Read through the records below and copy each line that uses the word "resolveProductionUrl".
*** DATA Section Begins ***
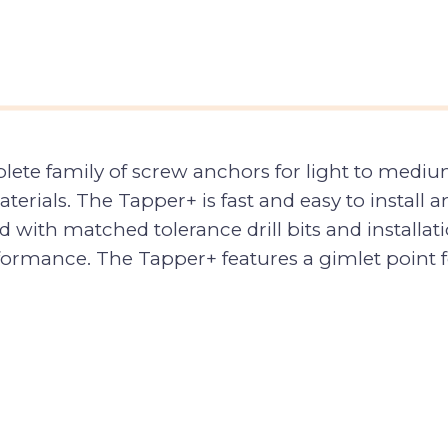
ete family of screw anchors for light to medium
rials. The Tapper+ is fast and easy to install a
with matched tolerance drill bits and installat
rmance. The Tapper+ features a gimlet point for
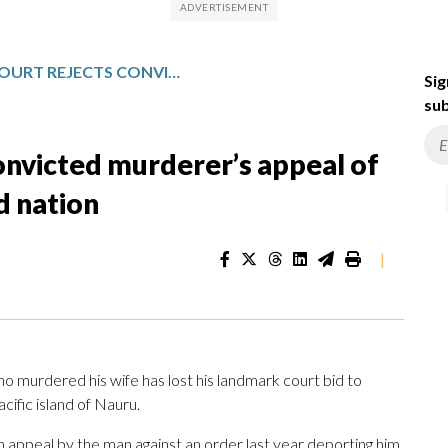
AUSTRALIAN COURT REJECTS CONVICTED MURDERER’S APPEAL OF DEPORTATION TO SMALL ISLAND NATION
Sig
sub
convicted murderer’s appeal of
d nation
|
murdered his wife has lost his landmark court bid to
cific island of Nauru.
 appeal by the man against an order last year deporting him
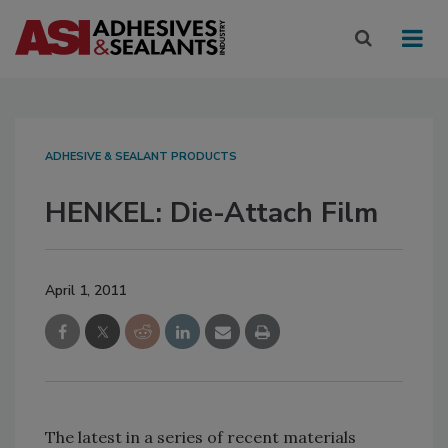
ADHESIVE & SEALANT PRODUCTS
HENKEL: Die-Attach Film
April 1, 2011
The latest in a series of recent materials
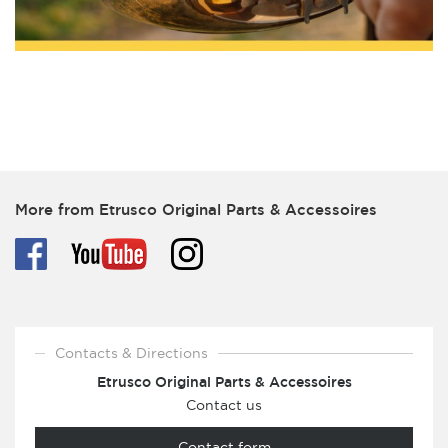
More from Etrusco Original Parts & Accessoires
Contacts & Directions
Etrusco Original Parts & Accessoires
Contact us
Contact form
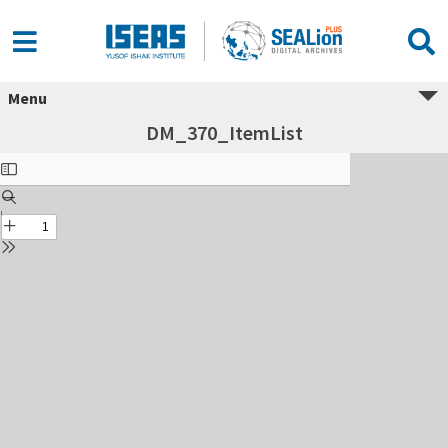
Menu
DM_370_ItemList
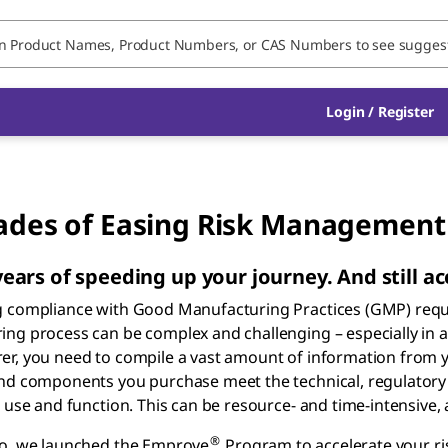
Login / Register
des of Easing Risk Management
ears of speeding up your journey. And still ac
g compliance with Good Manufacturing Practices (GMP) requi
ng process can be complex and challenging – especially in 
r, you need to compile a vast amount of information from y
nd components you purchase meet the technical, regulatory 
, use and function. This can be resource- and time-intensive, 
®
go, we launched the Emprove
Program to accelerate your r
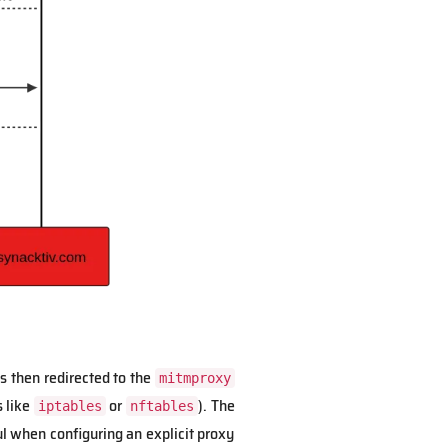
is then redirected to the
mitmproxy
s like
or
). The
iptables
nftables
ul when configuring an explicit proxy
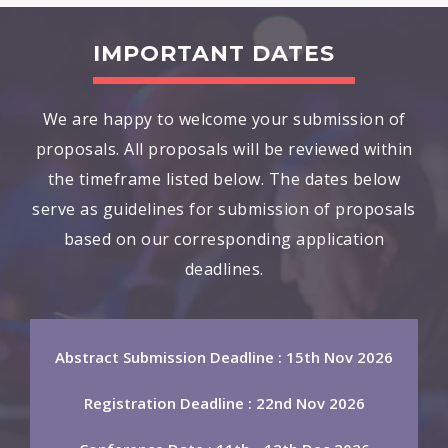
IMPORTANT DATES
We are happy to welcome your submission of
proposals. All proposals will be reviewed within
the timeframe listed below. The dates below
serve as guidelines for submission of proposals
based on our corresponding application
deadlines.
Abstract Submission Deadline : 15th Nov 2026
Registration Deadline : 22nd Nov 2026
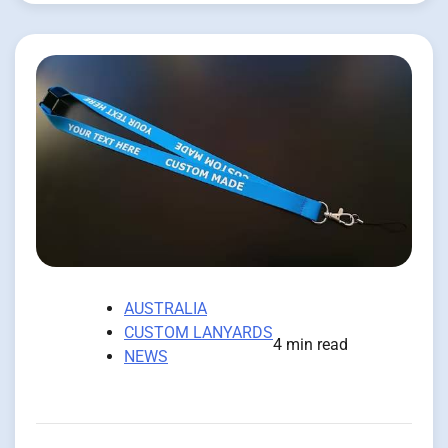
AUSTRALIA
CUSTOM LANYARDS
4 min read
NEWS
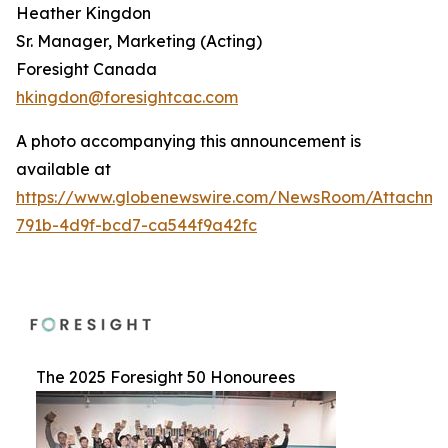
Heather Kingdon
Sr. Manager, Marketing (Acting)
Foresight Canada
hkingdon@foresightcac.com
A photo accompanying this announcement is
available at
https://www.globenewswire.com/NewsRoom/Attachme
791b-4d9f-bcd7-ca544f9a42fc
The 2025 Foresight 50 Honourees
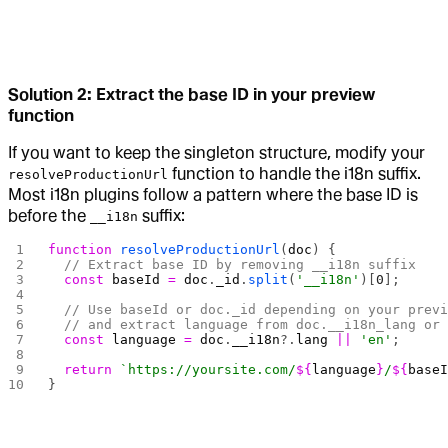
Solution 2: Extract the base ID in your preview
function
If you want to keep the singleton structure, modify your
function to handle the i18n suffix.
resolveProductionUrl
Most i18n plugins follow a pattern where the base ID is
before the
suffix:
__i18n
function
 resolveProductionUrl
(
doc
) {
  // Extract base ID by removing __i18n suffix
  const
 baseId
 =
 doc
.
_id
.
split
(
'__i18n'
)[
0
];
  // Use baseId or doc._id depending on your prev
  // and extract language from doc.__i18n_lang or
  const
 language
 =
 doc
.
__i18n
?.
lang
 ||
 'en'
;
  return
 `https://yoursite.com/
${
language
}
/
${
base
}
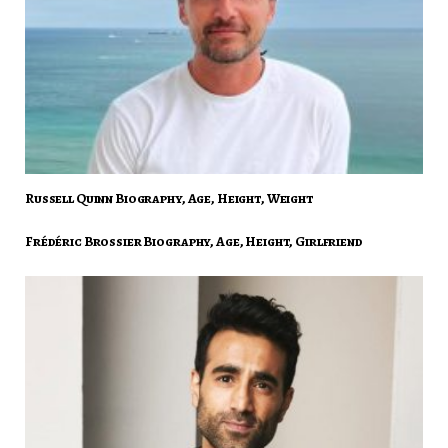
Russell Quinn Biography, Age, Height, Weight
Frédéric Brossier Biography, Age, Height, Girlfriend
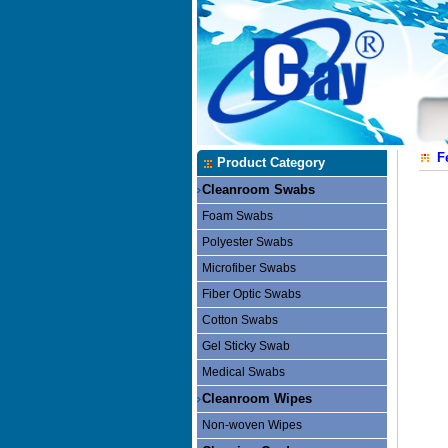
F
Product Category
Cleanroom Swabs
Foam Swabs
Polyester Swabs
Microfiber Swabs
Fiber Optic Swabs
Cotton Swabs
Gel Sticky Swab
Medical Swabs
Cleanroom Wipes
Non-woven Wipes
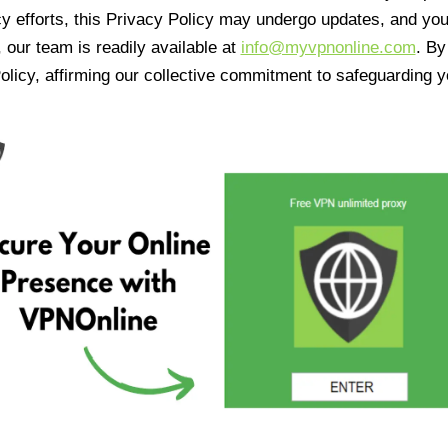
cy efforts, this Privacy Policy may undergo updates, and yo
 our team is readily available at
info@myvpnonline.com
. B
olicy, affirming our collective commitment to safeguarding y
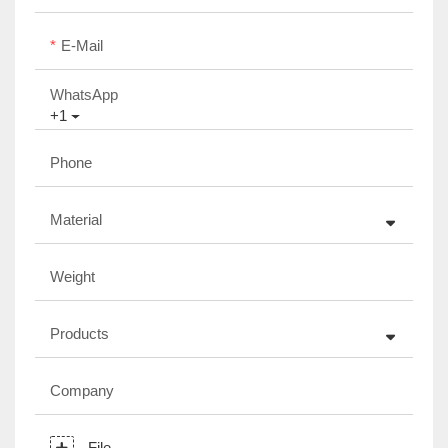
E-Mail
WhatsApp
+1
Phone
Material
Weight
Products
Company
File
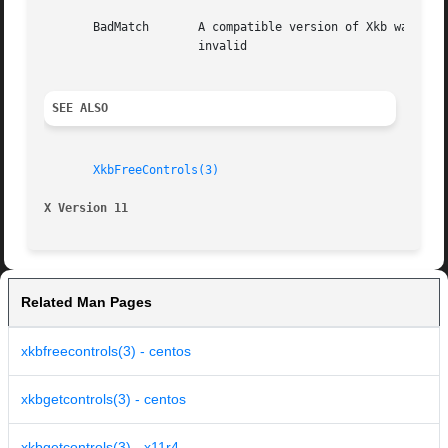
       BadMatch       A compatible version of Xkb was not available in
		      invalid

SEE ALSO
XkbFreeControls(3)
X Version 11
Related Man Pages
xkbfreecontrols(3) - centos
xkbgetcontrols(3) - centos
xkbgetcontrols(3) - x11r4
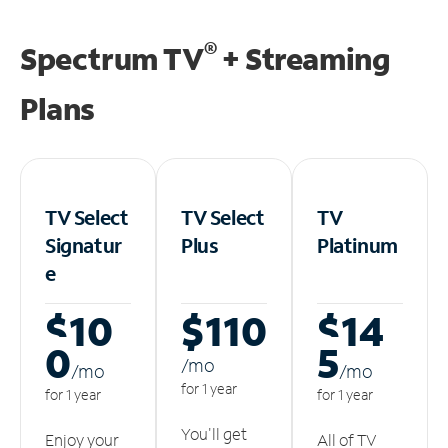
®
Spectrum TV
+ Streaming
Plans
TV Select
TV Select
TV
Signatur
Plus
Platinum
e
$10
$110
$14
0
5
/m
o
/m
o
/m
o
for 1 year
for 1 year
for 1 year
You'll get
Enjoy your
All of TV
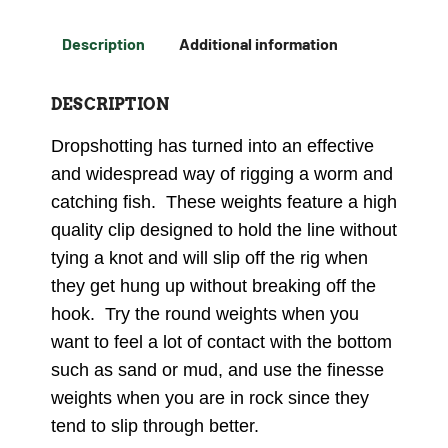
Description
Additional information
DESCRIPTION
Dropshotting has turned into an effective
and widespread way of rigging a worm and
catching fish. These weights feature a high
quality clip designed to hold the line without
tying a knot and will slip off the rig when
they get hung up without breaking off the
hook. Try the round weights when you
want to feel a lot of contact with the bottom
such as sand or mud, and use the finesse
weights when you are in rock since they
tend to slip through better.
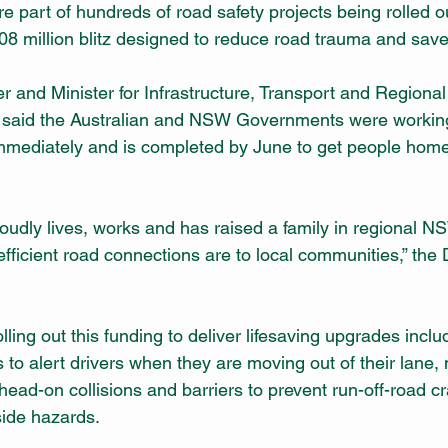
 part of hundreds of road safety projects being rolled 
08 million blitz designed to reduce road trauma and save 
r and Minister for Infrastructure, Transport and Regiona
aid the Australian and NSW Governments were working t
immediately and is completed by June to get people hom
dly lives, works and has raised a family in regional NS
efficient road connections are to local communities,” the
lling out this funding to deliver lifesaving upgrades inclu
s to alert drivers when they are moving out of their lane,
head-on collisions and barriers to prevent run-off-road c
side hazards.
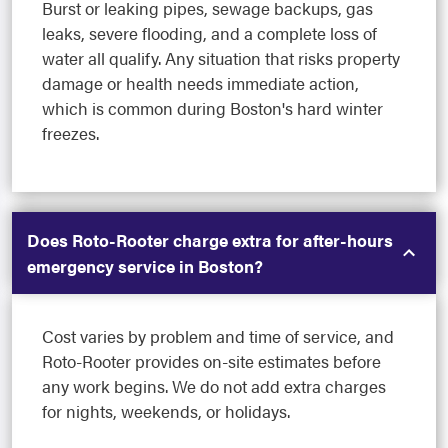
Burst or leaking pipes, sewage backups, gas
leaks, severe flooding, and a complete loss of
water all qualify. Any situation that risks property
damage or health needs immediate action,
which is common during Boston's hard winter
freezes.
Does Roto-Rooter charge extra for after-hours
emergency service in Boston?
Cost varies by problem and time of service, and
Roto-Rooter provides on-site estimates before
any work begins. We do not add extra charges
for nights, weekends, or holidays.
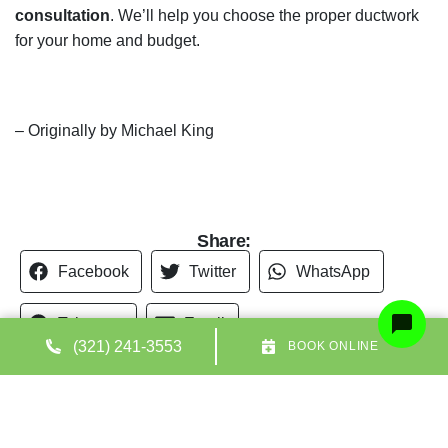
Share:
Facebook
Twitter
WhatsApp
Telegram
Email
(321) 241-3553
BOOK ONLINE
*** DATA Section Ends ***
** COMPLETED TASK **
resolveProductionUrl
 resolveProductionUrl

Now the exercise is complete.